Saved entries:
____________________
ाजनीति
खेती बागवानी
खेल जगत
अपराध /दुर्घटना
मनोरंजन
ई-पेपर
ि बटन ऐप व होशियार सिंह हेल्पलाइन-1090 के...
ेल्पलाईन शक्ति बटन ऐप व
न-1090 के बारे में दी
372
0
____________________
• What is needed: The lines wanted are those from the one with "खेती बागवानी" through the last line of the records, repeated exactly and with both ends included.

• Response below:
खेती बागवानी
खेल जगत
अपराध /दुर्घटना
मनोरंजन
ई-पेपर
ि बटन ऐप व होशियार सिंह हेल्पलाइन-1090 के...
ेल्पलाईन शक्ति बटन ऐप व
न-1090 के बारे में दी
372
0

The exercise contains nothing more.